Sunday, August 29, 2010

Martial Arts is bad for your muscles?

Interesting.  The physiological and psychological stress of sparring creates a hormonal response which is catabolic.  Testosterone goes done....cortisol goes up.

So by all means train in martial arts, but be careful of the level of stress - physical and psychological - that you are using.

Hormonal response to Taekwondo fighting simulation in elite adolescent athletes

Exercise training efficiency depends on the training load, as well as on the athlete’s ability to tolerate it. The aim of the present study was to evaluate the effect of fighting simulation (3 fights, 6 min each, 30 min rest between fights) on anabolic (IGF-I, LH, FSH, estradiol, and testosterone) and catabolic hormones (cortisol) in elite, male (n = 10) and female (n = 10) adolescent (12–17 years) Taekwondo fighters. Blood samples were collected before the first and immediately after the third fight. The fighting simulation practice led to significant (p < 0.05) decreases in IGF-I (males −27.1 ± 25.6, females −22.4 ± 36.3 ng/ml), LH (males −0.7 ± 1.2, females −2.3 ± 3.3 U/L), and FSH (males −0.9 ± 0.5, females −1.5 ± 1.1 U/L), and to a significant increase (p < 0.05) in cortisol (males 141.9 ± 30.1, females 64.1 ± 30.6 mcg/dL) in both genders. Fighting simulation decreases in testosterone (males −1.9 ± 1.6, females −0.02 ± 0.06 ng/mL), and free androgen index (males −20.1 ± 21.5, females −0.3 ± 0.5) were significant (p < 0.05) only in male fighters. Exercise had no significant effect on estradiol, sex-hormone-binding globulins or thyroid function tests. Our data demonstrate that the physiologic and psychologic strain of a Taekwondo fighting simulation day led to a catabolic-type circulating hormonal response.


Bryan said...

I am curious if you think that this is consistent across all martial arts.
The reason that I ask is that Tae Kwon Do sparring may be more stressful due to the nature of the art and how points are scored?
As with most "traditional" arts, there is a great degree of emphasis on the "correct form", rather than just knocking the guy (or girl) out.
How do you think this contributes to your findings if at all?

Bryan said...

BTW, very cool and informative site.

Billy Oblivion said...

It's not martial arts that's the issue, it's the sparring. You can't train effectively to fight without fighting, but it would be interesting to see this replicated across various disciplines--striking v.s. grappling v.s. arts that use different methods to stress test.

Asclepius said...

I would echo Billy Oblivion here. sparring should not be 'fighting'. Sparring should be used to work on technique and as a courtesy to your partner (NOT opponent), you should spar to their level (or they to yours - whomsoever is of the lower ability).

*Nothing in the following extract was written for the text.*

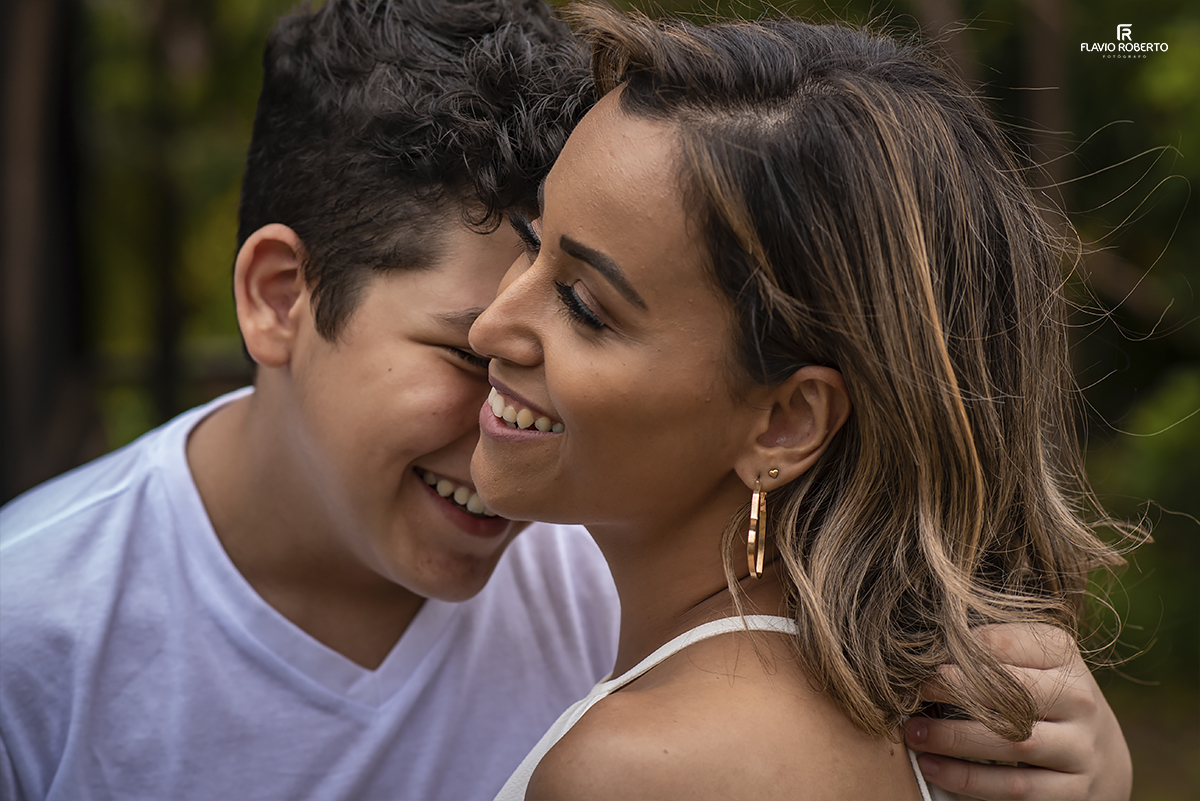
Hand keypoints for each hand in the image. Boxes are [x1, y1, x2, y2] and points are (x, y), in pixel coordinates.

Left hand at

Interestingly though, this post makes me think of other sports and games. I wonder how stressful something like chess is where games can be long and demanding, and where there is an extreme element of competition?

Anonymous said...

it would be interesting to see a broader study particularly of those who practice the mental aspects of the art. traditionally that is said to be important as the physical. Maybe the study is evidence of this. Also, using the evolution perspective human beings are not really designed for continusous pressure pot fighting - may be the tolerable upper limit was just exceeded in this study.

Nicola said...

Very interesting to read, thanks - agree with anonymous re broader study

Chris D said...

The study does not indicate how long the cortisol, testosterone and androgen indexes remained altered. Would be interested to find out.

Otherwise it could just be a temporary side effect, or could correspond with an increased testosterone response post workout.

Cortisol could also just be going up to regulate blood sugar.

John Sifferman said...

Remember that the body cannot differentiate between a real physical threat, or simply a perceived one that may arise from an activity such as sparring.

The hormonal response cited in the study is not unique to Taekwondo or martial arts, but to anything that invokes the fight or flight response.

Adam said...

Once again Chris, another excellent post.

Without subcribing to the page and reading the full article the results you have ncluded here prompt many questions.

How competent were the TKD practitioners? Were they confident? Were the sparring sessions very hard and full on?

Much of the hormonal releases during the practise of martial arts and combat sports are stimulated by mental stressor rather then the actual physical exertion. This is a key difference between normal strength and condictioning and S & C in say, a bjj match or even MMA match. Hormaones released via mental ressures are said to have far more degenerative effects than during simple S & C sessions such as slow motion time and tunnel vision to name just two.

I am not at all surprised by the results as combat, and even a simple TKD sparring session, is a toxic environmant, especially for the mind.

John said...

Bad for muscles? No I am sure of that martial arts is never bad for the muscles except if you allow it to hurt so much and have bruises. It can even be a great way of exercising while improving the physical strength of every player or individual joining this. :) For me martial arts rock! Try it and you'll see.